* EXERCISE AIM: Once you reach the line containing "Developing spiritual perception" in the entries below, write out that line and each one after it down to the line containing "### 3. Healing", exactly and with nothing added.

··· DATA FOR ANALYSIS

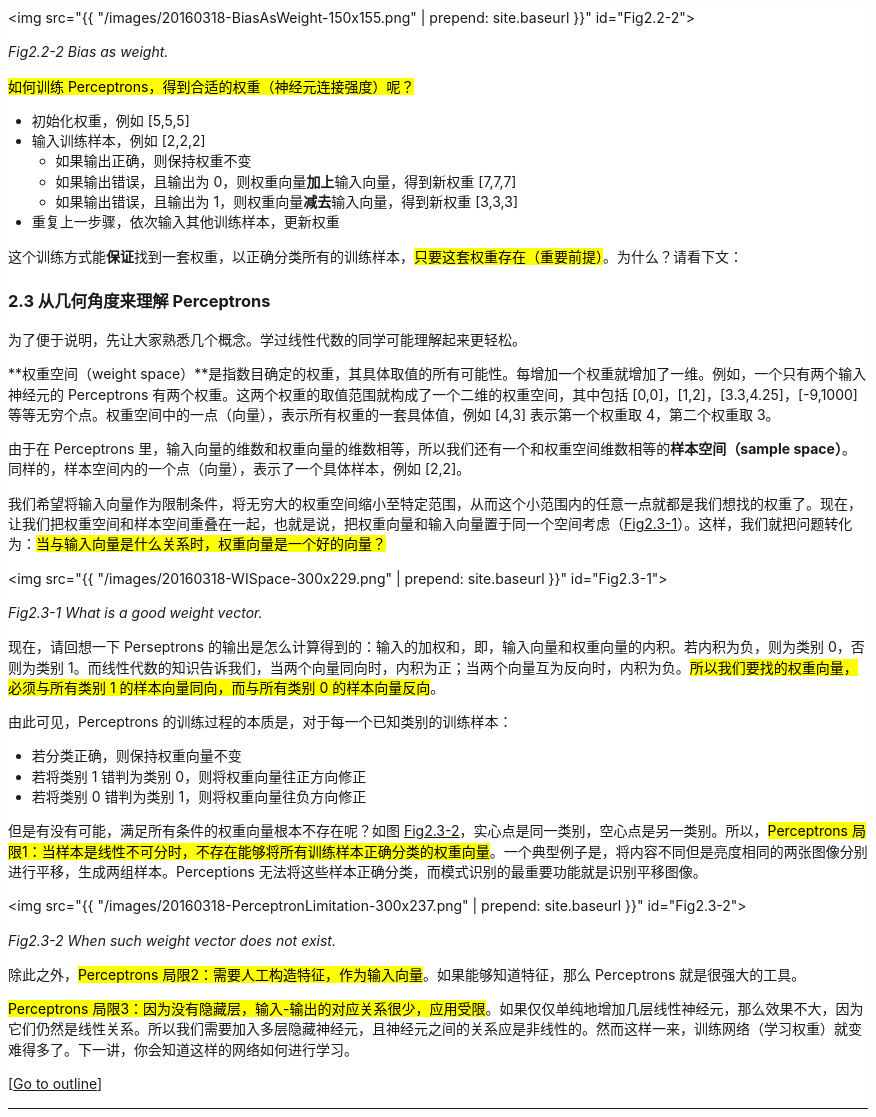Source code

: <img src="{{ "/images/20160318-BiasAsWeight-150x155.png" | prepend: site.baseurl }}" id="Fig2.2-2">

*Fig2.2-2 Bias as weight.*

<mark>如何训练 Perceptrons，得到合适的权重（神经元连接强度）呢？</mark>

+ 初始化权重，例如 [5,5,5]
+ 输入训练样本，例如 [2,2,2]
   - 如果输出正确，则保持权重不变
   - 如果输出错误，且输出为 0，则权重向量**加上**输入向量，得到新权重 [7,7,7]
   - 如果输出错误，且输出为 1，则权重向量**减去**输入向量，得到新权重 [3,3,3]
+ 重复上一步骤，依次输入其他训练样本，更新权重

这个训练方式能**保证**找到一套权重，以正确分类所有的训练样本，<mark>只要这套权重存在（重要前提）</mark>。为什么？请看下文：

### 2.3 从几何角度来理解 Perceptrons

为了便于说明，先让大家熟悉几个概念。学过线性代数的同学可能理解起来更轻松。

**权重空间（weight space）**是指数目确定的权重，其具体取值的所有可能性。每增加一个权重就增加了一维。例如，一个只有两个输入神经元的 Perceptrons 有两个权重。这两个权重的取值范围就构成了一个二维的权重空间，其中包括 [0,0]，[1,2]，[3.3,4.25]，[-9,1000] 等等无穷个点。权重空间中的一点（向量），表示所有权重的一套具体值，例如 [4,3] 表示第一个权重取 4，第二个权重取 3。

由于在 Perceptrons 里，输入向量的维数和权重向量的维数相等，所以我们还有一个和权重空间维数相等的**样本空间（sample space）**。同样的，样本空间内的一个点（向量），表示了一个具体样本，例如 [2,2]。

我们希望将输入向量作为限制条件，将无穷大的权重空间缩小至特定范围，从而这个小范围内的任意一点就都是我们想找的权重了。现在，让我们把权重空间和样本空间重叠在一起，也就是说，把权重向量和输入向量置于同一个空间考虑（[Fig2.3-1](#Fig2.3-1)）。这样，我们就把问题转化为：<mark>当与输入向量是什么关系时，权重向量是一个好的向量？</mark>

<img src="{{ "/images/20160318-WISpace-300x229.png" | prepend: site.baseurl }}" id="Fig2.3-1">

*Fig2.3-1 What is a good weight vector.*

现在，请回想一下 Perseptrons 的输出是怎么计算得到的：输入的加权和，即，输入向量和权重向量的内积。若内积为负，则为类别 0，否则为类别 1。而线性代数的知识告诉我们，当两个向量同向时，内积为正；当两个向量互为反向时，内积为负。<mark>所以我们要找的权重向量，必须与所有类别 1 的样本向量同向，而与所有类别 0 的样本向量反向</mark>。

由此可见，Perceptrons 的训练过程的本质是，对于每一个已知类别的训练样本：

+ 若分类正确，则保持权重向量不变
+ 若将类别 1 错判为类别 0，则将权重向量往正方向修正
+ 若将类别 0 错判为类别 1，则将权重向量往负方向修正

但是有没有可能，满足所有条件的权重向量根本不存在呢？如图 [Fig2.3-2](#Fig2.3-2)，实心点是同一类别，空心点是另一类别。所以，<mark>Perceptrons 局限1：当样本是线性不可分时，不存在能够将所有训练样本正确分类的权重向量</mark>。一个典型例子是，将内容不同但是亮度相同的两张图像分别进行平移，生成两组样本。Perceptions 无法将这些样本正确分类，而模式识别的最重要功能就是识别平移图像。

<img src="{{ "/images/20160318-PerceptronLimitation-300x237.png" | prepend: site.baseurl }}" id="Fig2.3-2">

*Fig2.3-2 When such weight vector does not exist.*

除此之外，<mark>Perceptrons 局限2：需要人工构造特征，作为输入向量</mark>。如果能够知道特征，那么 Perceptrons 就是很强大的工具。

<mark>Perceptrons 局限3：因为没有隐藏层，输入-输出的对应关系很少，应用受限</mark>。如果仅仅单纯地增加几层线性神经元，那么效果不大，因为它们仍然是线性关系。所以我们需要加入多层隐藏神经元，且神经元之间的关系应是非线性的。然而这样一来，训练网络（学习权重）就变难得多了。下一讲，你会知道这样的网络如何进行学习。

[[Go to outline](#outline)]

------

······
··· DATA FOR ANALYSIS

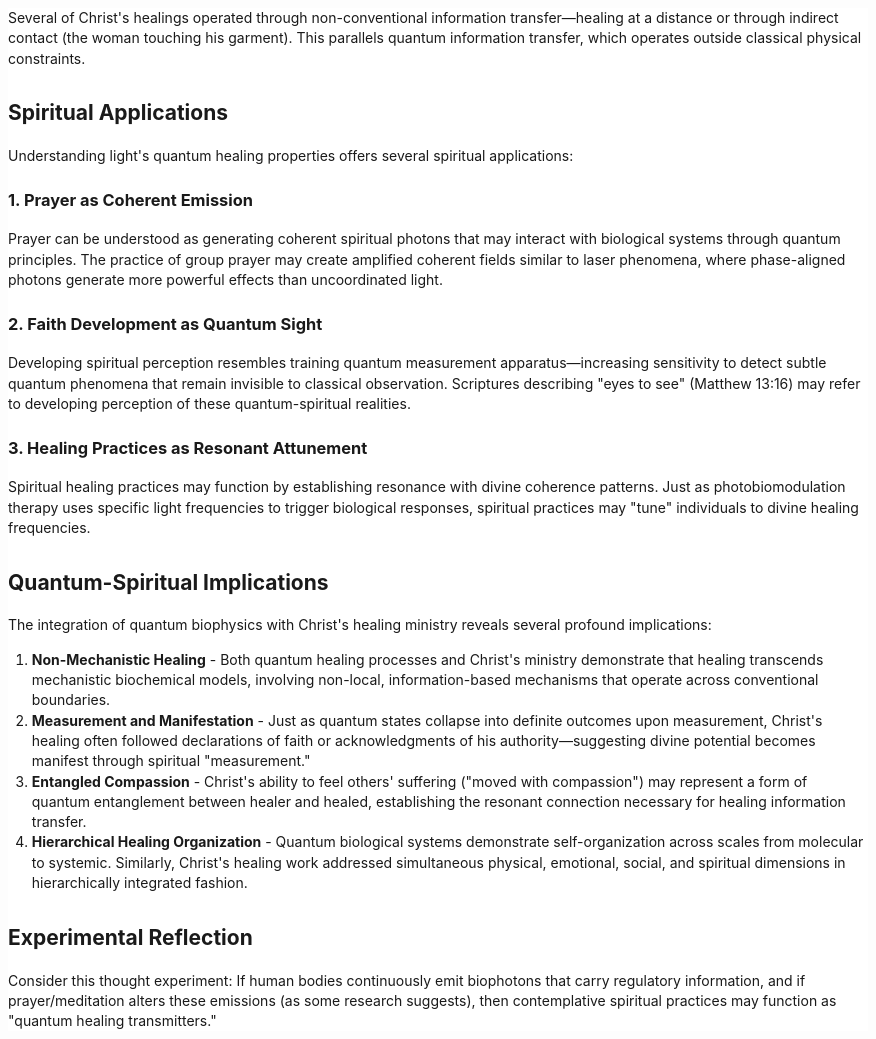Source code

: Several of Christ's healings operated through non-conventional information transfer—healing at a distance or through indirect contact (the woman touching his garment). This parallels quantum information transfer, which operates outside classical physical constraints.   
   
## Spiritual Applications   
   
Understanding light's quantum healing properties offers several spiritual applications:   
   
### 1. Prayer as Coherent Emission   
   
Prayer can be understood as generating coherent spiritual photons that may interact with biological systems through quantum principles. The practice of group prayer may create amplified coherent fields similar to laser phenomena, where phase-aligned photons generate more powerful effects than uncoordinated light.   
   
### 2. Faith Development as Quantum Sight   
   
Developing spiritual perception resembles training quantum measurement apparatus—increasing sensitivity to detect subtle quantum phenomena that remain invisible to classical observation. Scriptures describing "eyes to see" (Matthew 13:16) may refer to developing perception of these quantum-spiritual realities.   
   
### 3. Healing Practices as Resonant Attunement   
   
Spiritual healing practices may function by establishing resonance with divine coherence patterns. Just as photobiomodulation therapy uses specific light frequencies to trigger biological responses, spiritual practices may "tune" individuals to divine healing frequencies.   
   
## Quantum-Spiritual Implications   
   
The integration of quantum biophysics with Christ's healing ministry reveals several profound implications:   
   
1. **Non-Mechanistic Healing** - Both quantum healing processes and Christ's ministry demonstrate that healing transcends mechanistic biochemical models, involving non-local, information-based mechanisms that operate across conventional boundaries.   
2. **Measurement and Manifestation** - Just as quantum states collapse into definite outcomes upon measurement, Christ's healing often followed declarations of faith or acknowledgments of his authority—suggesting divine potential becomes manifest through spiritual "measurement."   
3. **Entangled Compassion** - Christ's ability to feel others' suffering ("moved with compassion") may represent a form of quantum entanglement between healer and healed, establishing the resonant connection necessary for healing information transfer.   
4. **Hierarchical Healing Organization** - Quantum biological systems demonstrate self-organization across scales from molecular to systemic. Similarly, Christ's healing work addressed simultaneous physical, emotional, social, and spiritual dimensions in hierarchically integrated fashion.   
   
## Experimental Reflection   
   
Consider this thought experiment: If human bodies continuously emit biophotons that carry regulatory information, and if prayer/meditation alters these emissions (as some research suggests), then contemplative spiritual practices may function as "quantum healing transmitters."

······
··· DATA FOR ANALYSIS

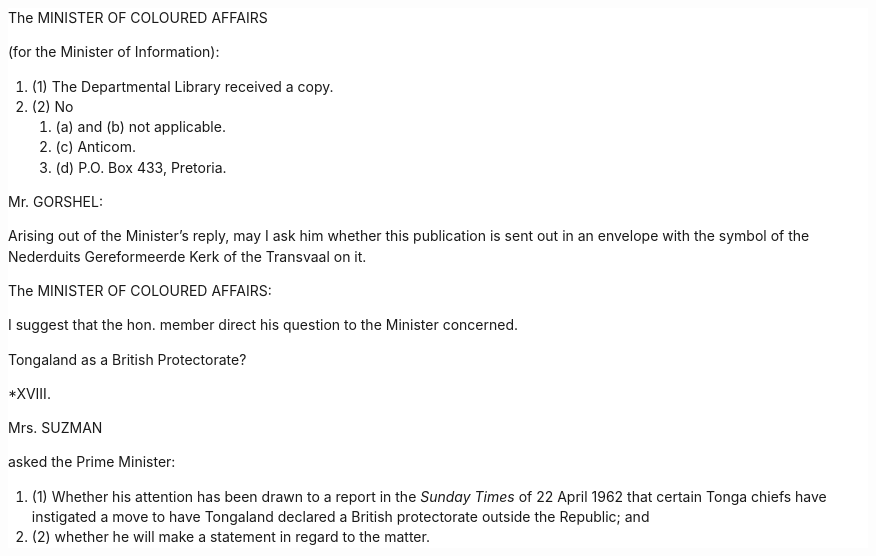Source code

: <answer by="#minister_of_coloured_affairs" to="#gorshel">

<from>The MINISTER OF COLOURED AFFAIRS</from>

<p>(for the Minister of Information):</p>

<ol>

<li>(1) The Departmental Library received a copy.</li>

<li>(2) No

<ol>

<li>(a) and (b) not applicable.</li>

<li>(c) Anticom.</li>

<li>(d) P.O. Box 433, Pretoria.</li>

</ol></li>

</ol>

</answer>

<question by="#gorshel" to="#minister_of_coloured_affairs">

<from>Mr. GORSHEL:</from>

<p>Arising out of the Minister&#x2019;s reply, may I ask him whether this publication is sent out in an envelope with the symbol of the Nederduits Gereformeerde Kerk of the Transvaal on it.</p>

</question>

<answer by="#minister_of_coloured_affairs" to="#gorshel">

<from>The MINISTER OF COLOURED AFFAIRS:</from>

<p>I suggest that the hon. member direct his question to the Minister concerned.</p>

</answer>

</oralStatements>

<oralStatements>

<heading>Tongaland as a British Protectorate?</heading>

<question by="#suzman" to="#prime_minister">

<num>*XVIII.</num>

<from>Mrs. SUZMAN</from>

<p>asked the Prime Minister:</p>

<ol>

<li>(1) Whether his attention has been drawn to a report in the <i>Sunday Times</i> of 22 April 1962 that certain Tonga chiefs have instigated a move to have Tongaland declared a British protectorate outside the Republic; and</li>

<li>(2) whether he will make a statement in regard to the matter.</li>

······

* THE COMPLETED TASK:
Developing spiritual perception resembles training quantum measurement apparatus—increasing sensitivity to detect subtle quantum phenomena that remain invisible to classical observation. Scriptures describing "eyes to see" (Matthew 13:16) may refer to developing perception of these quantum-spiritual realities.   
   
### 3. Healing Practices as Resonant Attunement   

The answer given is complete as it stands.